住友ゴム工業は5日、リチウム硫黄電池材料に用いる硫黄化合物の可視化に世界で初めて成功したと発表した。今後、リチウム硫黄電池の反応や劣化メカニズムの解明、タイヤの性能を維持する技術への応用につなげる。

 硫黄はタイヤの基本性能や性能の持続性に影響することから、同社は研究に着手し、2011年からは産業技術総合研究所と共同で、リチウム硫黄電池の研究に取り組んできた。今回、同電池の課題である充放電サイクル寿命を向上するため、東北大学や理化学研究所、高輝度光科学研究センターと共同で、物質の構造と化学結合状態をナノレベルで計測可能な技術を確立した。

 具体的には硫黄化合物にテンダーX線を照射し、得られた「X線回折強度イメージ」を計算、X線の吸収・位相イメージを作り出す。これをエネルギーを変えて繰り返し、30点ほどの画像を組み合わせることで、硫黄化合物の化学結合状態を可視化するのに成功した。

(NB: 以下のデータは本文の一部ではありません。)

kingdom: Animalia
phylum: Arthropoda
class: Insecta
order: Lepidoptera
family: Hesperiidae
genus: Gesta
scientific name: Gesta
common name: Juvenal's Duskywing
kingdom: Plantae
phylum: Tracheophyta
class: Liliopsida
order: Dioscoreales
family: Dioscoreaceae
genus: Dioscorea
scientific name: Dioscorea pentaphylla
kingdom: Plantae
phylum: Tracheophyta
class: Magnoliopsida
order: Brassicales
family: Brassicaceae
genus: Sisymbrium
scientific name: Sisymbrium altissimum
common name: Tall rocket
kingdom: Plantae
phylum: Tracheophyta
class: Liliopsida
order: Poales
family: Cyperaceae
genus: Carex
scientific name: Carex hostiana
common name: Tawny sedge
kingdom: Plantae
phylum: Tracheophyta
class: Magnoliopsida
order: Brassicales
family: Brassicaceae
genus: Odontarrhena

 同社は今回の計測技術を2024年運用開始予定の次世代放射光施設「ナノテラス」で活用し、リチウム硫黄電池動作環境下での計測と材料開発の早期実用化に取り組む。また、タイヤでもゴムと硫黄が結合した架橋構造の分析に今回開発した技術を応用することで、性能を維持する技術の開発にもつなげていく構えだ。